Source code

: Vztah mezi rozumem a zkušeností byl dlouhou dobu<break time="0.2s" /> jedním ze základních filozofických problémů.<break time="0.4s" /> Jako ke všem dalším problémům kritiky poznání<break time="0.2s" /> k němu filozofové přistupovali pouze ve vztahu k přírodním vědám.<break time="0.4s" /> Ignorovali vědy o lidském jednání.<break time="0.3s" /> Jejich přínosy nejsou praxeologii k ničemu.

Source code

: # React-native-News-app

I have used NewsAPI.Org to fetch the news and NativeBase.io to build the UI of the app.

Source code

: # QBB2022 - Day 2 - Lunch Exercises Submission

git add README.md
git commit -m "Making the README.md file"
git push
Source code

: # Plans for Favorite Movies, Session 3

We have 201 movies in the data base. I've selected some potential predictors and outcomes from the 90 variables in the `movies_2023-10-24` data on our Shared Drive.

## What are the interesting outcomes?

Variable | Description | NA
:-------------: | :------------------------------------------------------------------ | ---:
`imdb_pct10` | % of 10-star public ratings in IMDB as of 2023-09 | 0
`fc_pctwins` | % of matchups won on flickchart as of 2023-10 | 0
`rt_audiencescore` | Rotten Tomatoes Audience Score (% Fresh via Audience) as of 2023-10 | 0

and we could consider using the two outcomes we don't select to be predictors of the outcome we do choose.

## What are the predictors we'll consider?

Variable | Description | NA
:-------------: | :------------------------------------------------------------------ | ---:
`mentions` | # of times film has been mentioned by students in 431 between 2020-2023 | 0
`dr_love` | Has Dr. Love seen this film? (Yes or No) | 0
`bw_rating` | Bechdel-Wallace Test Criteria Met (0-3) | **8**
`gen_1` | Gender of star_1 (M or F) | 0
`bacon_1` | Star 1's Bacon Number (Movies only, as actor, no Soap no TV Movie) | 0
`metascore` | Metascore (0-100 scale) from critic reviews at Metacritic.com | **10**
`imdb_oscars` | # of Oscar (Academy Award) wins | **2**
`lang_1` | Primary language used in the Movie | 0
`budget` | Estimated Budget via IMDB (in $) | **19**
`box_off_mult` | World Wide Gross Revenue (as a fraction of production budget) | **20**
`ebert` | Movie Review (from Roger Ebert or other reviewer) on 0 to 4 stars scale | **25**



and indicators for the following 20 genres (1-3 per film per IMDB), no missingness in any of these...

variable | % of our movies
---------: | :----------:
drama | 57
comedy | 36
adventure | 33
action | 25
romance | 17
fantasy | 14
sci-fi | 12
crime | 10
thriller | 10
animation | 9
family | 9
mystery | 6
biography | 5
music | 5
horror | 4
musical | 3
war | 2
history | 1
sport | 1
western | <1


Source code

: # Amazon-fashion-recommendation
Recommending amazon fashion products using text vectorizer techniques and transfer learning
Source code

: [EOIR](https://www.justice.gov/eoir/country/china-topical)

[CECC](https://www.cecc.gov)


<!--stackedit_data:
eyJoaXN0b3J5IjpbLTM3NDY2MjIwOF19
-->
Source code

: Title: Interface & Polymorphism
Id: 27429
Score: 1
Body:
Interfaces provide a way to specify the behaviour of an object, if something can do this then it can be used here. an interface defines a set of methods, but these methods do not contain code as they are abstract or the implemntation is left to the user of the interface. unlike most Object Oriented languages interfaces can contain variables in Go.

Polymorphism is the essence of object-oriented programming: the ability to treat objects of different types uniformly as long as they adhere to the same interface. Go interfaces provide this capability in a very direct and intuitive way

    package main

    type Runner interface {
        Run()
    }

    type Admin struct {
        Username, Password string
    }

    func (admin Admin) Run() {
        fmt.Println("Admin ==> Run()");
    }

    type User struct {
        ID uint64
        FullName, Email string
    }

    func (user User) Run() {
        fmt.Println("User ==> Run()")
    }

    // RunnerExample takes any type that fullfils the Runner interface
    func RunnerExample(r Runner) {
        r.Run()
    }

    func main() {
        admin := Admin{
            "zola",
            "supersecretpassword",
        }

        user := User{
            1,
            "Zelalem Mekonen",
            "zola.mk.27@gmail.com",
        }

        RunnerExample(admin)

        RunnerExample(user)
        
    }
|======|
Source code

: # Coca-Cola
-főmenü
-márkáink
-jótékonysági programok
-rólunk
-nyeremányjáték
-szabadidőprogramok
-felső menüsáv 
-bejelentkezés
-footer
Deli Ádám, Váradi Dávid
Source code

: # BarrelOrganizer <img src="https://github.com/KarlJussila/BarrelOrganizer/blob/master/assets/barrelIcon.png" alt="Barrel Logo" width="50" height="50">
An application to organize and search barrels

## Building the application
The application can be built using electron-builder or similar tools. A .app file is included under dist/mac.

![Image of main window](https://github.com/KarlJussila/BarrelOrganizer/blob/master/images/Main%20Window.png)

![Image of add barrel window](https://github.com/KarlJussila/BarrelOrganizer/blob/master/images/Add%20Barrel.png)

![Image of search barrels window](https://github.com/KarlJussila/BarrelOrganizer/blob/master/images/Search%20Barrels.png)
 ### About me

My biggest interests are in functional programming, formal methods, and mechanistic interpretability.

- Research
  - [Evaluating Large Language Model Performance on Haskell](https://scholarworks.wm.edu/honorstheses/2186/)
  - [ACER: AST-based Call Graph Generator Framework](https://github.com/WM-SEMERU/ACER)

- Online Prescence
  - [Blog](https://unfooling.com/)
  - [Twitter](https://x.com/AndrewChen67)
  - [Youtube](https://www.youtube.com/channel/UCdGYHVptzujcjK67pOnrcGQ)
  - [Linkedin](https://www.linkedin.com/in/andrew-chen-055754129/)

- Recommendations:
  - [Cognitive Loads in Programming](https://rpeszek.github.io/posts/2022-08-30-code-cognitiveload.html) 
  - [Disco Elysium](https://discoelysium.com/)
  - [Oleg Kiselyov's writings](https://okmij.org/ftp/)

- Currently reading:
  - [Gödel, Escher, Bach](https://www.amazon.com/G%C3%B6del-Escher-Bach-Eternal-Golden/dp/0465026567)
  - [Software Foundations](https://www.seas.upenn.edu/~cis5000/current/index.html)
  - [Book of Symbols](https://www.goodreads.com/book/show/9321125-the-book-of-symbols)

####################

Of the lines above, output exactly those from the line bearing "Username, Password string" through the line bearing "the Runner interface", inclusive.

        Username, Password string
    }

    func (admin Admin) Run() {
        fmt.Println("Admin ==> Run()");
    }

    type User struct {
        ID uint64
        FullName, Email string
    }

    func (user User) Run() {
        fmt.Println("User ==> Run()")
    }

    // RunnerExample takes any type that fullfils the Runner interface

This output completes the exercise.